Sin embargo, desde el comienzo de sus manifestaciones públicas, Jesús establece unas relaciones comunitarias y familiares que superan a las que se fundan en la carne y en la sangre. El prólogo del Evangelio de san Juan afirma: “Vino a su casa y los suyos no lo recibieron. Pero a cuantos lo recibieron, les dio poder de ser hijos de Dios, a los que creen en su nombre” (Jn 1, 11-12). El evangelista san Lucas, en uno de los pasajes más fascinantes del Evangelio de la infancia, se hace eco de la respuesta de Jesús a María, su madre, cuando ella lo buscaba angustiada: “¿Por qué me buscabais? ¿No sabíais que yo debía estar en las cosas de mi Padre?» Pero ellos no comprendieron lo que les dijo” (Lc 2, 49-50).
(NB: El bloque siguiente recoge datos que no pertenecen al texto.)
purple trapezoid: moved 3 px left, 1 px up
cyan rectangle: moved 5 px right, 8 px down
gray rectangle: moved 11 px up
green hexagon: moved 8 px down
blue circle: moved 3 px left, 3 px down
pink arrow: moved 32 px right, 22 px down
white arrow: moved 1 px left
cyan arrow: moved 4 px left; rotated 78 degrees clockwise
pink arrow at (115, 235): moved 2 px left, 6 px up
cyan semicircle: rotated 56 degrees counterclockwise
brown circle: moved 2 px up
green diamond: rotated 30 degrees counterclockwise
Desconcierta la respuesta del Maestro a unos que le avisan de la presencia de su madre y de sus hermanos mientras predicaba: «Tu madre y tus hermanos están fuera y quieren verte». Él respondió: «Mi madre y mis hermanos son éstos: los que escuchan la palabra de Dios y la cumplen» (Lc 8, 20-21).
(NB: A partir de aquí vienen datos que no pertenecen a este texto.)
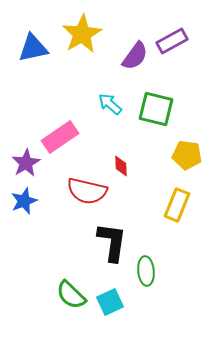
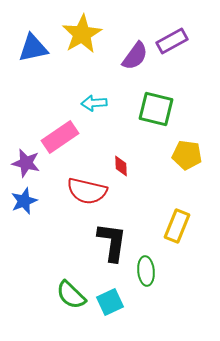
cyan arrow: moved 16 px left, 1 px up; rotated 45 degrees counterclockwise
purple star: rotated 28 degrees counterclockwise
yellow rectangle: moved 21 px down
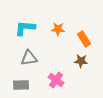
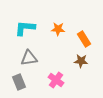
gray rectangle: moved 2 px left, 3 px up; rotated 70 degrees clockwise
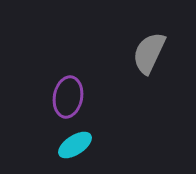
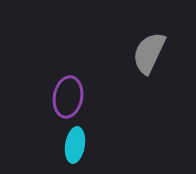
cyan ellipse: rotated 48 degrees counterclockwise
Constantemente, en su predicación Jesús exige a los que deseen ser sus discípulos que superen los vínculos familiares: «Si alguno viene a mí y no pospone a su padre y a su madre, a su mujer y a sus hijos, a sus hermanos y a sus hermanas, e incluso a sí mismo, no puede ser discípulo mío (Lc 14, 26). La enseñanza parece extraña cuando advierte: “Desde ahora estarán divididos cinco en una casa: tres contra dos y dos contra tres; estarán divididos el padre contra el hijo y el hijo contra el padre, la madre contra la hija y la hija contra la madre, la suegra contra su nuera y la nuera contra la suegra». (Lc 12, 52-53) Y, sin embargo, revela que los vínculos de la fe son más fuertes que los vínculos de la sangre. “Todo el que por mí deja casa, hermanos o hermanas, padre o madre, hijos o tierras, recibirá cien veces más y heredará la vida eterna” (Mt 19, 29). «En verdad os digo que no hay nadie que haya dejado casa, o hermanos o hermanas, o madre o padre, o hijos o tierras, por mí y por el Evangelio, recibirá ahora, en este tiempo, cien veces más —casas y hermanos y hermanas y madres e hijos y tierras, con persecuciones— y en la edad futura, vida eterna” (Mc 10, 29-30).
La familia natural es un bien. Jesús ha consagrado las relaciones naturales, pero nos ofrece constituirnos en una nueva familia: “Ya no os llamo siervos. No sois vosotros los que me habéis elegido, soy yo quien os he elegido y os he destinado para que vayáis y deis fruto, y vuestro fruto permanezca. De modo que lo que pidáis al Padre en mi nombre os lo dé. Esto os mando: que os améis unos a otros” (Jn 15, 15-17). Y como última bendición, el Crucificado nos entraña en su misma madre: Jesús, al ver a su madre y junto a ella al discípulo al que amaba, dijo a su madre: «Mujer, ahí tienes a tu hijo». Luego, dijo al discípulo: «Ahí tienes a tu madre» (Jn 19, 26-27).
Hoy podemos agradecer la mediación de quienes han sido nuestros padres, pero sobre todo debemos abrirnos a la relación teologal que nos permite invocar a Dios como Padre, sentirnos de la misma naturaleza del Hijo de Dios, nacido de mujer, y acoger la presencia del amor divino que nos habita: “El que me ama guardará mi palabra, y mi Padre lo amará, y vendremos a él y haremos morada en él” (Jn 14, 23), constituyéndonos en casa de Dios, en familia de Dios. “Como sois hijos, Dios envió a nuestros corazones el Espíritu de su Hijo, que clama: «¡Abba, Padre!» Así que ya no eres esclavo, sino hijo; y si eres hijo, eres también heredero por voluntad de Dios” (Gál 4, 6-7).